Je vous ai dit que je l’avais vraiment rencontrée cette année. Ça a été quand je me suis séparé de la femme avec qui je croyais faire ma vie. Dans un premier temps, j’ai essayé de fuir. J’ai bingé toutes les vidéos de McFly et Carlito (c’est dire à quel point j’allais mal), j’ai vu des ami·es, j’ai beaucoup travaillé. Je savais que j’étais en train d’éviter ma douleur, mais je me suis donné ce temps pour rassembler mes forces.
Puis un jour, devant la fenêtre de cet appart que je détestais parce que c’était l’appart de la rupture, j’ai craqué. J’ai pleuré des sanglots que j’avais jamais entendus. J’ai supplié, j’ai protesté, j’arrivais plus à reprendre mon souffle. J’ai pleuré et pleuré. Mais je suis resté présent.
Et quelque chose s’est calmé en moi.
Parce que j’ai humanisé ma tristesse. Je lui ai laissé avoir accès à moi, à ma présence. J’ai appris à être avec elle sans devenir elle.
Depuis, c’est bizarre mais… c’est presque joyeux d’être triste.
Comment apprivoiser votre tristesse ? C’est un grand sujet, mais je peux déjà vous partager 3 moyens :
Créez le cadre. Comme moi avec la musique, créez l’espace qui peut accueillir votre tristesse. Avec un ami, en marchant dans la montagne, devant un film… Je sais pas quelle sera votre porte d’entrée, mais choisissez quelque chose qui vous donne l’impression que votre cœur a trouvé plus grand que lui et qu’il peut s’abandonner dedans, en étant plein et soutenu.
Bornez dans le temps. Cette méthode me vient de Phil Stutz, un psychiatre américain qui a développé des outils à pratiquer tous les jours comme une « hygiène thérapeutique ». Il propose de mettre un chrono de 15 minutes, et d’y aller à fond : musique triste, pleurs devant des photos, cris. Soyez pppp*tain de triste. Et quand ça sonne, reprenez votre vie.
Entrez en contact. Quand la tristesse se manifeste dans votre journée, touchez l’endroit en vous où vous la sentez le plus. Perso, quand je suis triste, ça me fait comme un appel d’air dans la poitrine. Touchez, physiquement, la maison de la tristesse dans votre corps. Et souhaitez-lui la bienvenue. Cette partie-là de vous se sent probablement seule, apeurée, abandonnée. Offrez-lui votre présence.
Si vous souhaitez être accompagné·e pour apprivoiser vos émotions, c’est aussi un travail que nous pouvons faire ensemble à mon cabinet (ou avec tout·e autre thérapeute de confiance).
L’album Bleu Quintet de Paul Colomb, où cinq violoncelles se mêlent à de l’électro. L’album est pas triste en soi, mais comme J’ADORE ÊTRE TRISTE MAINTENANT, j’ai été particulièrement touché par les morceaux Lindar, Beloved, et Grassland.

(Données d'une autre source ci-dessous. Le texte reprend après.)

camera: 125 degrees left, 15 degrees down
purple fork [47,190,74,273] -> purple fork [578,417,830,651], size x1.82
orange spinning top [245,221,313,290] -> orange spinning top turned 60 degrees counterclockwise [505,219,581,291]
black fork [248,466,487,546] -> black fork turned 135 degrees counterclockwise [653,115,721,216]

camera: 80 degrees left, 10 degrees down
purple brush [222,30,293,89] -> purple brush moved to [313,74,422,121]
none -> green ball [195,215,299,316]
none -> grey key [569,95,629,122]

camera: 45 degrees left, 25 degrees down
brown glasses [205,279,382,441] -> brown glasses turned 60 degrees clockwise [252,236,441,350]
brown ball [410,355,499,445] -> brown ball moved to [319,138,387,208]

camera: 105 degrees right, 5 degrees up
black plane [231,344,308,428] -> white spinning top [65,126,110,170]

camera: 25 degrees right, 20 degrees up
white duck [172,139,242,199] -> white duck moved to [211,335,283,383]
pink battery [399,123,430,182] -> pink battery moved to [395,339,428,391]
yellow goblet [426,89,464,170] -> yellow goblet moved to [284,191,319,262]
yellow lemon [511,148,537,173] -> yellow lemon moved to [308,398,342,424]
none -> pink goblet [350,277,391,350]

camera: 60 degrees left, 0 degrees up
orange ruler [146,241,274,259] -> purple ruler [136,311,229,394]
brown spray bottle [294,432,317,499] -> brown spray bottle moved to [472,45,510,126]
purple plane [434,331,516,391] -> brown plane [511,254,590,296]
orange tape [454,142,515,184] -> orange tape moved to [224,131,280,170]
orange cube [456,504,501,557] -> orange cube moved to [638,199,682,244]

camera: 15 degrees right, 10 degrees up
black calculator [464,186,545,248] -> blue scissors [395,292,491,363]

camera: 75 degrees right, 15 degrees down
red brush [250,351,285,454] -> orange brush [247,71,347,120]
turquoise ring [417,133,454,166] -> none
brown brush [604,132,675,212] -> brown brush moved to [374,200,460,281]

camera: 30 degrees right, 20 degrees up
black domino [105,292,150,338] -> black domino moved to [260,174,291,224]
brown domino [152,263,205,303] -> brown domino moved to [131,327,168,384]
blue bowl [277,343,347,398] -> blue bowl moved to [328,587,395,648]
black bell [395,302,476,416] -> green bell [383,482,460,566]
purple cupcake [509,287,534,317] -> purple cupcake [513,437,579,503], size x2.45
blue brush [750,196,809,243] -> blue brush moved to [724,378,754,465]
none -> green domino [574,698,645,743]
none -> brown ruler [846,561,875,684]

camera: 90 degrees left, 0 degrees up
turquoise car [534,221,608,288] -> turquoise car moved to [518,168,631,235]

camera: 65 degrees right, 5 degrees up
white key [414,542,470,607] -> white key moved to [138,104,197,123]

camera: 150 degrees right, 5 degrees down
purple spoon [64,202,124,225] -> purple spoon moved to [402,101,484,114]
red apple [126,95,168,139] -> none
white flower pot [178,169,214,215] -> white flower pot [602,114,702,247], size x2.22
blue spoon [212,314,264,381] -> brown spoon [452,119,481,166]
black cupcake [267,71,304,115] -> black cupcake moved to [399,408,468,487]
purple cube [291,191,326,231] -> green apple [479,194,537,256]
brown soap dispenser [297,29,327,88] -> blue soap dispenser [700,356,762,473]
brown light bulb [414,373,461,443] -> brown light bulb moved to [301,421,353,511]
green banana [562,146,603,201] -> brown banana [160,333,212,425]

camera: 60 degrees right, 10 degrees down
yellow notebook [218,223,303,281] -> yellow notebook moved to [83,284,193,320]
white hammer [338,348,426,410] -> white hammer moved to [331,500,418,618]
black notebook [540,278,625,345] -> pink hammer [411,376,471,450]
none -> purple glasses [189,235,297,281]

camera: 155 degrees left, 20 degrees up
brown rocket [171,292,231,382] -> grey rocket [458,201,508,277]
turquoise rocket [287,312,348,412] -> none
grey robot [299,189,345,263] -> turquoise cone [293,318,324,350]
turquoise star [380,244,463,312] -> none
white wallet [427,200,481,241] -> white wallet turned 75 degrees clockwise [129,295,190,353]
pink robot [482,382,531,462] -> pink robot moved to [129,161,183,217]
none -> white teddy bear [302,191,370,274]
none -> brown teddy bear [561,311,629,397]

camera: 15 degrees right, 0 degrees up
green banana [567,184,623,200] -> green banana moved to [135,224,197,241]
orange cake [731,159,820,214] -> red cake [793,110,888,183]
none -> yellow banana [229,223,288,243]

Le morceau Electric Counterpoint, de Steve Reich avec Pat Metheny à la guitare. J’ai rencontré ce morceau pour la première fois en 2009, une période de ma vie où je me sentais infiniment seul. Toutoutoutoutoutou (je vous chante le début là, pfwow magnifique vous allez voir).
Vice Versa 2. Peux-être pas très original comme reco, mais super film. Non seulement c’est solide sur le plan des neurosciences, mais en plus métaphoriquement c’est très parlant : Anxiété, le nouveau personnage de ce volet, s’agite partout pour plaire… à Joie. Mmmoilà. Rendez triste votre anxiété, ça la calmera peut-être.